The vision ceased ere (before) the fulfillment of the Dominion of Men, so that would have been before the end of the 3rd Age, when the dominion of men went into full swing wouldn't it? I guess this could be a whole nother thread if it hasn't been done before, "were the evils of Sauron and Saruman part of Illuvatar's plan all along? and if so, why were they punished for them?"


----------



## PaigeSinclaire88 (Dec 20, 2016)

I've always believed it to be his soul, and I think it was to not only show Saruman had a soul but to also show that he was capable of regret and knew he would be missing out on the chance to sail to the West with the rest of his long time friends.


----------



## OfRhosgobel (Dec 21, 2016)

Maeglin said:


> Was this Saruman's soul? I was always thought so. And if so why did it bother looking into the west? you would think he knew he had no chance of returning, but maybe he thought he'd give it a shot? Or maybe he was then regretting what he had done towards the end of his days and hoping to go back? And what became of his soul, did he just cease to exist, or did he join Morgoth in the abyss maybe? What are everyone's thoughts?

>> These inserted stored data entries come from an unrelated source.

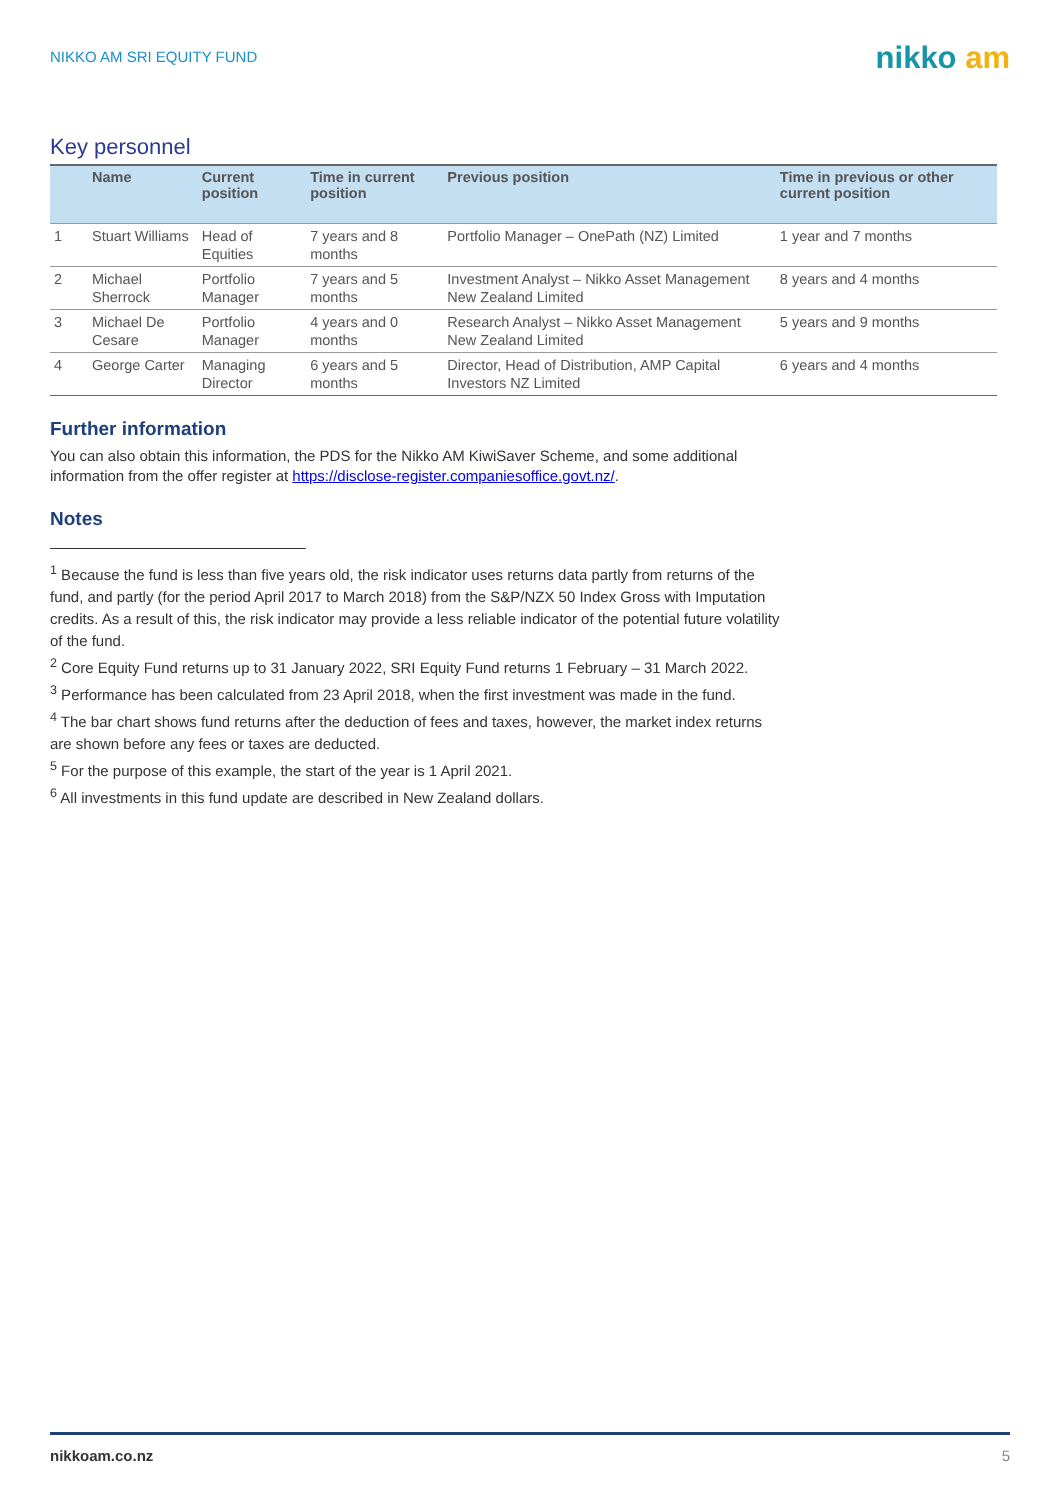NIKKO AM SRI EQUITY FUND
nikko am
Key personnel
| | Name | Current position | Time in current position | Previous position | Time in previous or other current position |
| --- | --- | --- | --- | --- | --- |
| 1 | Stuart Williams | Head of Equities | 7 years and 8 months | Portfolio Manager – OnePath (NZ) Limited | 1 year and 7 months |
| 2 | Michael Sherrock | Portfolio Manager | 7 years and 5 months | Investment Analyst – Nikko Asset Management New Zealand Limited | 8 years and 4 months |
| 3 | Michael De Cesare | Portfolio Manager | 4 years and 0 months | Research Analyst – Nikko Asset Management New Zealand Limited | 5 years and 9 months |
| 4 | George Carter | Managing Director | 6 years and 5 months | Director, Head of Distribution, AMP Capital Investors NZ Limited | 6 years and 4 months |
Further information
You can also obtain this information, the PDS for the Nikko AM KiwiSaver Scheme, and some additional information from the offer register at https://disclose-register.companiesoffice.govt.nz/.
Notes
<sup>1</sup> Because the fund is less than five years old, the risk indicator uses returns data partly from returns of the fund, and partly (for the period April 2017 to March 2018) from the S&P/NZX 50 Index Gross with Imputation credits. As a result of this, the risk indicator may provide a less reliable indicator of the potential future volatility of the fund.
<sup>2</sup> Core Equity Fund returns up to 31 January 2022, SRI Equity Fund returns 1 February – 31 March 2022.
<sup>3</sup> Performance has been calculated from 23 April 2018, when the first investment was made in the fund.
<sup>4</sup> The bar chart shows fund returns after the deduction of fees and taxes, however, the market index returns are shown before any fees or taxes are deducted.
<sup>5</sup> For the purpose of this example, the start of the year is 1 April 2021.
<sup>6</sup> All investments in this fund update are described in New Zealand dollars.
nikkoam.co.nz 5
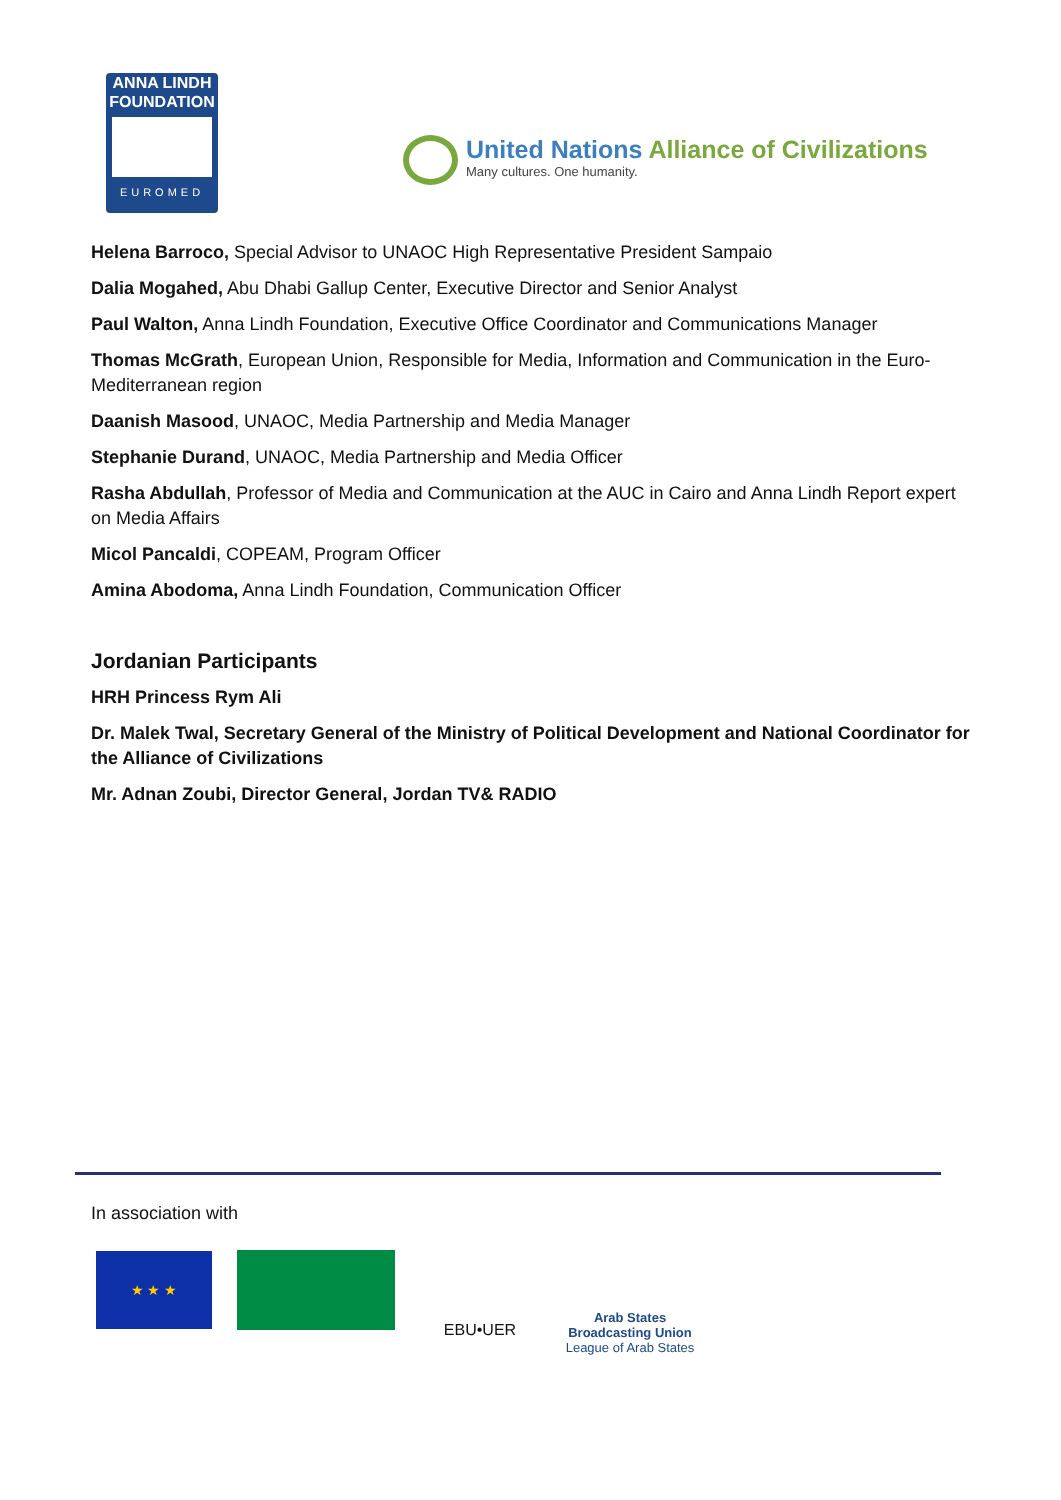ANNA LINDH
FOUNDATION
EUROMED
United Nations Alliance of Civilizations
Many cultures. One humanity.
Helena Barroco, Special Advisor to UNAOC High Representative President Sampaio
Dalia Mogahed, Abu Dhabi Gallup Center, Executive Director and Senior Analyst
Paul Walton, Anna Lindh Foundation, Executive Office Coordinator and Communications Manager
Thomas McGrath, European Union, Responsible for Media, Information and Communication in the Euro-Mediterranean region
Daanish Masood, UNAOC, Media Partnership and Media Manager
Stephanie Durand, UNAOC, Media Partnership and Media Officer
Rasha Abdullah, Professor of Media and Communication at the AUC in Cairo and Anna Lindh Report expert on Media Affairs
Micol Pancaldi, COPEAM, Program Officer
Amina Abodoma, Anna Lindh Foundation, Communication Officer
Jordanian Participants
HRH Princess Rym Ali
Dr. Malek Twal, Secretary General of the Ministry of Political Development and National Coordinator for the Alliance of Civilizations
Mr. Adnan Zoubi, Director General, Jordan TV& RADIO
In association with
★ ★ ★
EBU•UER
Arab States Broadcasting Union
League of Arab States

Yes his soul or spirit, it is eternal after all. And a plea to enter the west was given and denied. His spirit blown away by the winds of Manwe. A very poignant moment as all you need do is read between the lines and it's all there.. He was denied Valinor by Manwe himself! Perhaps he did regret what he had done, after all he only lost faith late in the third age as an Istari. As a maiar in Valinor he was faithful to Illuvitar, but he lost his way and sought to vie with Sauron and indeed become the lord of Middle-Earth and his fate was sealed. I believe he was not cast into the void or restrained in any way, but left to wander in dark forgotten places, a spirit of forgotten malice.


----------